Des millions de litres de rosé espagnol vendus comme du vin français: cette tromperie massive, mise au jour par la répression des fraudes illustre l’âpreté de l’affrontement entre viticulteurs espagnols et français.

Après avoir reçu des alertes fin 2015 sur la francisation de vins espagnols, la Direction de la répression des fraudes (DGCCRF) a lancé une enquête en 2016 et 2017.

Selon la DGCCRF, les cas de francisation relevés lors de son enquête concernaient plus de 70.000 hectolitres de vin, soit l’équivalent de 10 millions de bouteilles de rosé.

Selon les établissements, les quantités de vin présentées frauduleusement allaient de 2.000 hectolitres à 34.500 hectolitres. «Des vins espagnols étaient ainsi revendus en vrac en tant que +vin de France+ voire en usurpant un nom d’IGP française», indique la Direction générale de la concurrence, de la consommation et de la répression des fraudes dans son rapport d’enquête dévoilé lundi.

Au total, 743 établissements ont été contrôlés en 2016/2017: «22% des établissements visités en 2016 et 15% des établissements visités en 2017 faisaient l’objet de non-conformités allant de la présentation confusionnelle à la francisation», précise la DGCCRF.

Une fleur de lys, une cocarde française, la mention «Produced in France» ou encore la mention «Embouteillé en France» étaient mises en avant alors que la mention d’origine «Vin d’Espagne» ou «Vin de la communauté européenne» figurait au dos de la bouteille et de façon peu lisible, selon le rapport.

L’enquête de la répression des fraudes a été «étendue aux cafés, hôtels et restaurants pour vérifier notamment l’origine des vins vendus au pichet ou au verre», 2.414 établissements ayant été ainsi contrôlés.

Les enquêteurs ont constaté parmi les manquements «l’absence de mention d’origine du vin sur la carte des vins alors que la confusion est entretenue par l’utilisation de dénominations commerciales à consonance française», mais aussi «des francisations volontaires de l’origine», alors qu’il s’agissait de vin d’Espagne.

La raison de cette fraude ? «C’est une question de prix», répond à l’AFP Jérôme Despey, secrétaire général de la FNSEA et viticulteur dans l’Hérault. «Le rosé en vrac espagnol se vendait en 2016 autour de 0,35 euro le litre, au niveau français on était en moyenne à 0,85 euro le litre, ça allait du simple au double !», rappelle-t-il.

- Peines de prison -

Une distorsion de concurrence due en grande partie à d’importants excédents de production en Espagne en 2016, qui se sont traduits par des baisses de prix.

La situation s’est toutefois rétablie à la récolte 2017, très petite dans toute l’Union européenne, note M. Despey, pour qui ces contrôles vont «dans le bon sens»: «il faut continuer à avoir une pression des contrôles pour que des choses pareilles ne puissent plus se reproduire», a-t-il demandé, appelant également le gouvernement à mettre en place «un étiquetage plus clair sur l’origine des produits».

«J’ai demandé à la DGCCRF (..) de poursuivre ses contrôles dans le secteur de manière régulière», a assuré Mme Delphine Gény-Stephann, secrétaire d’Etat à l’Economie, rappelant que la France est le deuxième producteur mondial de vin.

Cette guerre entre viticulteurs du sud de la France et espagnols s’était traduite par des tensions très fortes en 2017: les actions de viticulteurs pour protester contre ces importations s’étaient multipliées dans le Gard, l’Hérault, l’Aude et les Pyrénées-Orientales.

Les ministres de l’Agriculture français et espagnol s’étaient rencontrés il y a presque un an jour pour jour à Paris, pour tenter d’enterrer la hache de guerre.
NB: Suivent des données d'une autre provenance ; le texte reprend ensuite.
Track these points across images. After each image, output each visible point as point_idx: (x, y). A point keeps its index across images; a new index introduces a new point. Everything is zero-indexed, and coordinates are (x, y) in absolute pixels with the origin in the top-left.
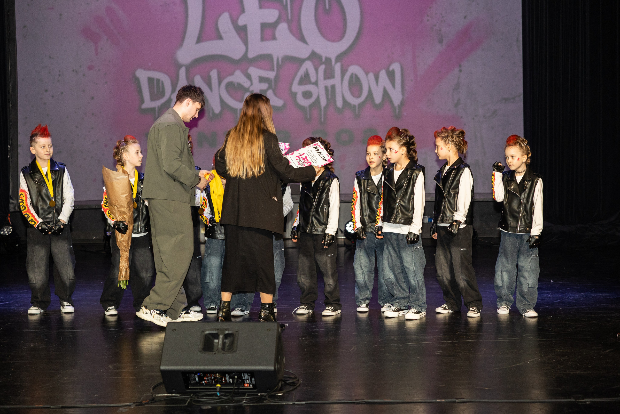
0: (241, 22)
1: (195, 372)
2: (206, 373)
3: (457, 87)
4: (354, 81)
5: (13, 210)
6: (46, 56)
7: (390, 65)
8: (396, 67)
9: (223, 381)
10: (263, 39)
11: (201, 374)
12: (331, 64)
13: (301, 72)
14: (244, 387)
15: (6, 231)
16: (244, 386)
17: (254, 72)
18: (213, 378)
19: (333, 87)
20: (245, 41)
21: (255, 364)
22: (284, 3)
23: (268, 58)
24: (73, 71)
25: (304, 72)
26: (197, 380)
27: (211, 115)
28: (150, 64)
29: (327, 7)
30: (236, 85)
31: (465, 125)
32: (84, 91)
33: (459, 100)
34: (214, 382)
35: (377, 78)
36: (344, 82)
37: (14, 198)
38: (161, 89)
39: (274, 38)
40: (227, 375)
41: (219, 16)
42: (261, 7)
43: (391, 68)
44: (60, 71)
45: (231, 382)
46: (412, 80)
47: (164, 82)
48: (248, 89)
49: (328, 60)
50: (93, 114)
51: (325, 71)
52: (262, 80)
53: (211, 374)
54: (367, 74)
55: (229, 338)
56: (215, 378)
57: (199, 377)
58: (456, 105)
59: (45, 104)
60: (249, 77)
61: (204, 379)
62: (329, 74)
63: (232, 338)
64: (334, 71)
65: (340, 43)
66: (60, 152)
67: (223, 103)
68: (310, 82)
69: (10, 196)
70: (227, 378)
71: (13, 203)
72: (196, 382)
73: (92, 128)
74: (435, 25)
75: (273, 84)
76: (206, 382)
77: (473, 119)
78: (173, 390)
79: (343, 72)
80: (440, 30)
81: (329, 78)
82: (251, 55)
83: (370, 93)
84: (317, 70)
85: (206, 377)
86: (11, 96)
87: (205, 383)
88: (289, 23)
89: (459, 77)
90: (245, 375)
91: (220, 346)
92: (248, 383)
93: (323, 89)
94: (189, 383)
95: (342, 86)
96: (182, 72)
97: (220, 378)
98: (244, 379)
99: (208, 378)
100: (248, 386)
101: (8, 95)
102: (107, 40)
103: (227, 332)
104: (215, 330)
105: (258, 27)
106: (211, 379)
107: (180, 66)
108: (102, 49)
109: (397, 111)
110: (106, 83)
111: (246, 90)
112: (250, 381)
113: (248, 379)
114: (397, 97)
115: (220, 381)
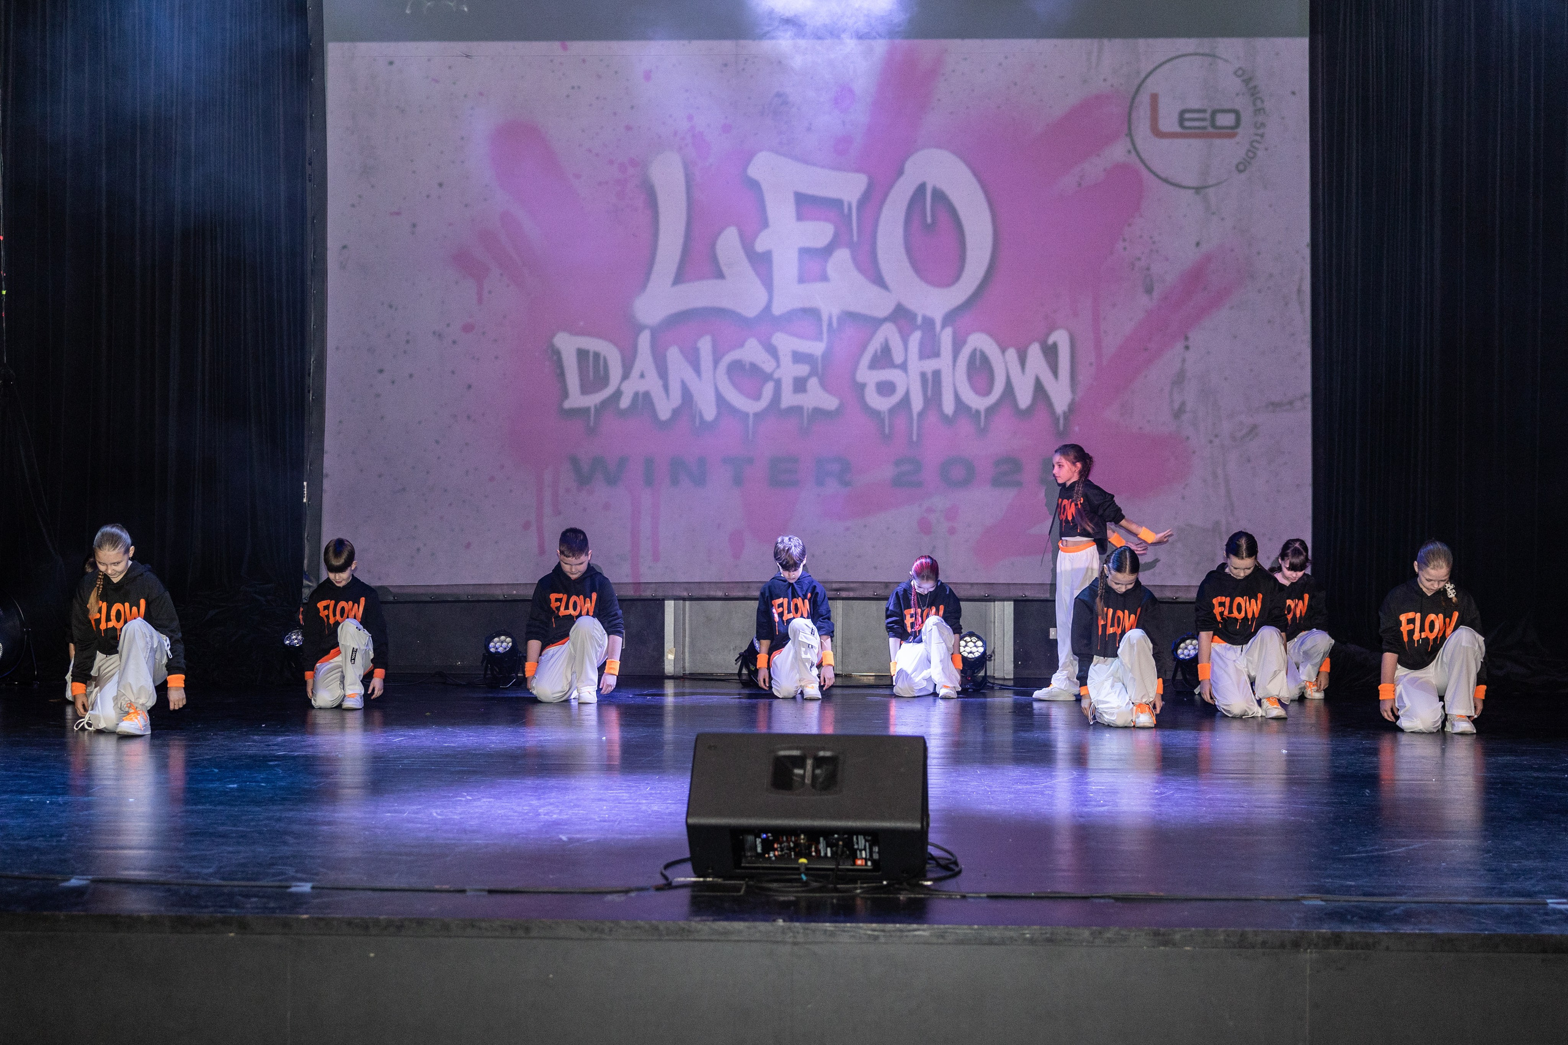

Cette rencontre a permis, depuis, la mise en place d’outils pour limiter la volatilité des prix, selon M. Despey.

Dans le cas des fraudeurs dépistés, des injonctions de mises en conformité, des procès-verbaux et des procédures pénales pour tromperie ont été lancés par la DGCCRF, qui précise que si «des manquements graves» ont été relevés, «pouvant porter sur de grands volumes», «les contrôles ont montré que la réglementation était correctement appliquée dans la majorité des cas».

«Les peines encourues en matière de pratique commerciale trompeuse sont de deux ans de prison et 300.000 euros d’amende, ce montant pouvant être porté à 10% du chiffre d’affaires moyen annuel, de manière proportionnée aux avantages tirés du manquement», indique la DGCCRF.